* _Information_:

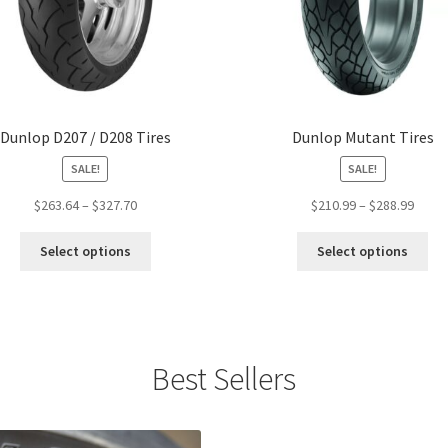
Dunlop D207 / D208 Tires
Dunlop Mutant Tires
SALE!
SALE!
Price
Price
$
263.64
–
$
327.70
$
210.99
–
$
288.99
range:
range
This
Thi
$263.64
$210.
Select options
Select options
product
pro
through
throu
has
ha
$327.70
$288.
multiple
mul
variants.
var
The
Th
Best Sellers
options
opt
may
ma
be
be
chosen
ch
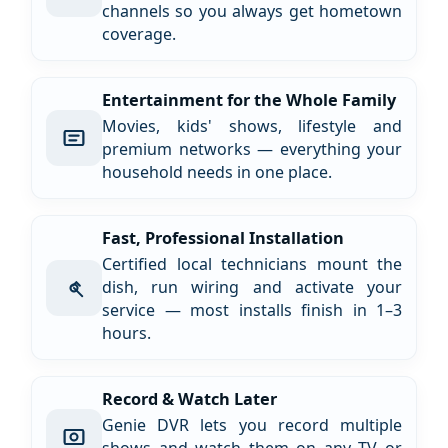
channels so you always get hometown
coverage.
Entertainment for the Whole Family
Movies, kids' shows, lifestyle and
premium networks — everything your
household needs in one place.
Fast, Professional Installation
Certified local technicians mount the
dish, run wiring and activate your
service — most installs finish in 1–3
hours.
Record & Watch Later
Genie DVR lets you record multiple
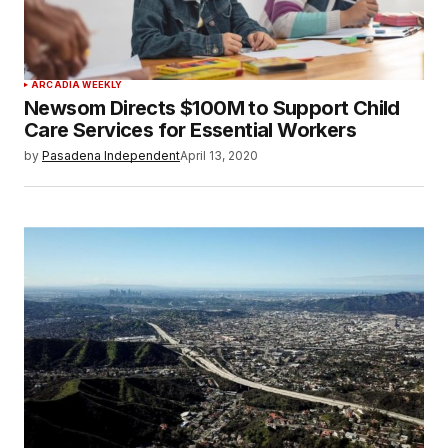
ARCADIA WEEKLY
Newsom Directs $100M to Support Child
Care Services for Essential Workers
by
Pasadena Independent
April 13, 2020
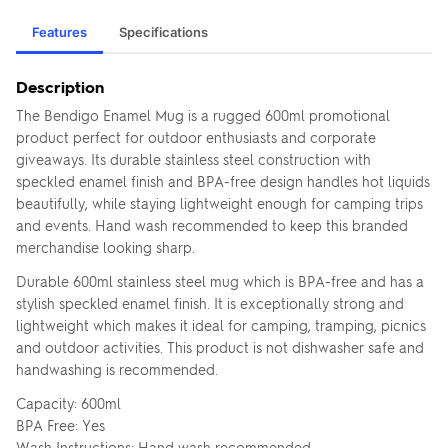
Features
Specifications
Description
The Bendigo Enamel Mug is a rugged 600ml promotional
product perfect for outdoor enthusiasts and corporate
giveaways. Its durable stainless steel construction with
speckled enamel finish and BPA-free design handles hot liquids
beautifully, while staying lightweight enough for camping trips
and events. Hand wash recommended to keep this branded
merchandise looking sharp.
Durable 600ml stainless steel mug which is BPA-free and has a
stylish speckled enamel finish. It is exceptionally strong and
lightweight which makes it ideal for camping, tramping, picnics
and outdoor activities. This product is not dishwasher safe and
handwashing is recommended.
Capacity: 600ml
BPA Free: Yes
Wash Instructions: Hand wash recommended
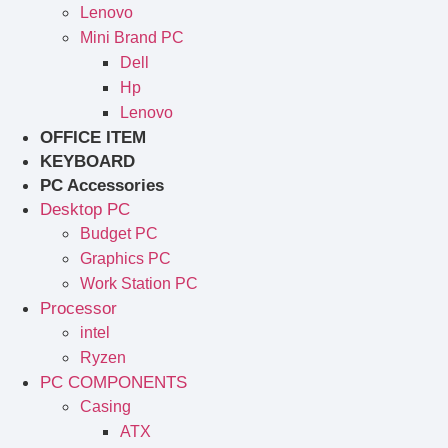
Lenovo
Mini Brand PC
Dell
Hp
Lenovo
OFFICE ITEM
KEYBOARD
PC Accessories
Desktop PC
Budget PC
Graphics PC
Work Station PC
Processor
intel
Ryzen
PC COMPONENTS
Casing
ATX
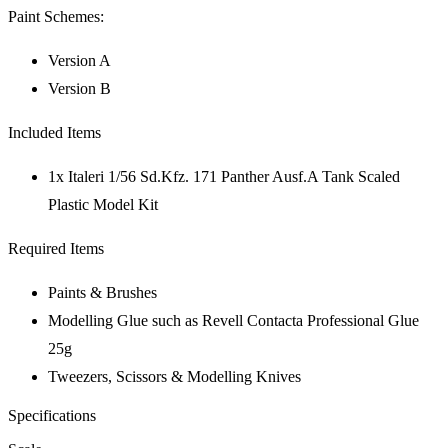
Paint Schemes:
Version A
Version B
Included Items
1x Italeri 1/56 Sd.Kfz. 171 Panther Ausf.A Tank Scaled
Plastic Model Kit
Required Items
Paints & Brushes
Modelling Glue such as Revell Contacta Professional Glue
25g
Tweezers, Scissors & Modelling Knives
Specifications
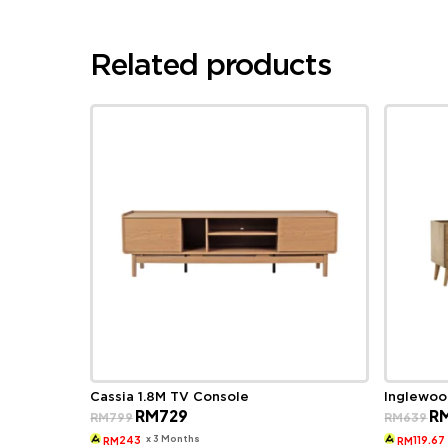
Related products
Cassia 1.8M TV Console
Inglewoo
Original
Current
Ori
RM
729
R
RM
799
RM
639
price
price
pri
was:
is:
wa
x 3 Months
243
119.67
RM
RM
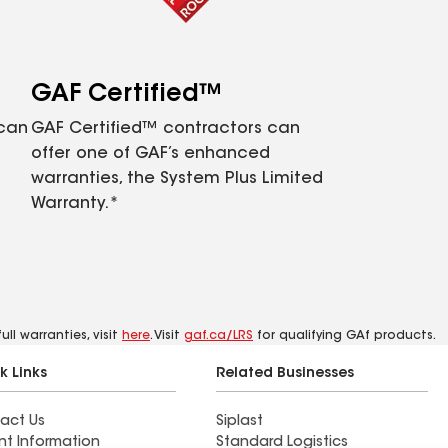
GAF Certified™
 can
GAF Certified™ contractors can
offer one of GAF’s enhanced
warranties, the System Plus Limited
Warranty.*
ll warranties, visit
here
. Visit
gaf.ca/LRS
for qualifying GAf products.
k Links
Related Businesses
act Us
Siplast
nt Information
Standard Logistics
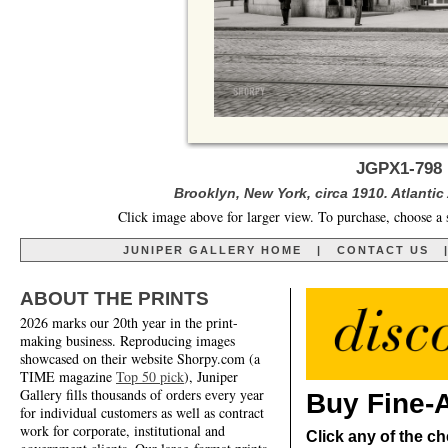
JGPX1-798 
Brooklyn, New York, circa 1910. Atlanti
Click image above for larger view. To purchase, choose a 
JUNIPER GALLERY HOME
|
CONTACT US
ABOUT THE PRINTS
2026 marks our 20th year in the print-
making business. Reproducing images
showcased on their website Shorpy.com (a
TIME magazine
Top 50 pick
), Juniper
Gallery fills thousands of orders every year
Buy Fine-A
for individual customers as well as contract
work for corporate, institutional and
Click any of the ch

--

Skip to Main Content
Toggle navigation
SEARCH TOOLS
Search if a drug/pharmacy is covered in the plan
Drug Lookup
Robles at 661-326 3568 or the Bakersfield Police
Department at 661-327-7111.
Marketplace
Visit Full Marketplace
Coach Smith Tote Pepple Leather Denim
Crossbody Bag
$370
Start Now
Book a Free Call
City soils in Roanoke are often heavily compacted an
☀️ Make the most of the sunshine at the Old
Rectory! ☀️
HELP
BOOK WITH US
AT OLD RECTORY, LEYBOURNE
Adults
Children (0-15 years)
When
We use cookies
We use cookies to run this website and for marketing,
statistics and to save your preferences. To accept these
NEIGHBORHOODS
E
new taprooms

* * *

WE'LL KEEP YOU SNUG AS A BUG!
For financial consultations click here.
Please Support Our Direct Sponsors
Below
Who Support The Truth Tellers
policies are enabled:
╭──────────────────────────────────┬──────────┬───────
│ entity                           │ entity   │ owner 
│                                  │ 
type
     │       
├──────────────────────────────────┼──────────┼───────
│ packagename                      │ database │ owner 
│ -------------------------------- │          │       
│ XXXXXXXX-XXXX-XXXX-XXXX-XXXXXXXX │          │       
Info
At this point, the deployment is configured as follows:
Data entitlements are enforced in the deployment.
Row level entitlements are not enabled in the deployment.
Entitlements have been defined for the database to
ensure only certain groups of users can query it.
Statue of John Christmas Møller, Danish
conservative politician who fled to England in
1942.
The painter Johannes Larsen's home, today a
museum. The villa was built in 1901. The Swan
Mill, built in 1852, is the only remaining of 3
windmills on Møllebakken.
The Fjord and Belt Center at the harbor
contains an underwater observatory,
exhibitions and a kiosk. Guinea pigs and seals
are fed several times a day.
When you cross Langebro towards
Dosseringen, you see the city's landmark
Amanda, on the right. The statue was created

* _Work to complete_:
Since the pictures are not part of the copy, please transcribe only the lines above from the one with "channels so you always get hometown" through the one with "and events. Hand", exactly and with both ends.

* _Exercise result_:
channels so you always get hometown
coverage.
Entertainment for the Whole Family
Movies, kids' shows, lifestyle and
premium networks — everything your
household needs in one place.
Fast, Professional Installation
Certified local technicians mount the
dish, run wiring and activate your
service — most installs finish in 1–3
hours.
Record & Watch Later
Genie DVR lets you record multiple
ARCADIA WEEKLY
Newsom Directs $100M to Support Child
Care Services for Essential Workers
by
Pasadena Independent
April 13, 2020
Features
Specifications
Description
The Bendigo Enamel Mug is a rugged 600ml promotional
product perfect for outdoor enthusiasts and corporate
giveaways. Its durable stainless steel construction with
speckled enamel finish and BPA-free design handles hot liquids
beautifully, while staying lightweight enough for camping trips
and events. Hand wash recommended to keep this branded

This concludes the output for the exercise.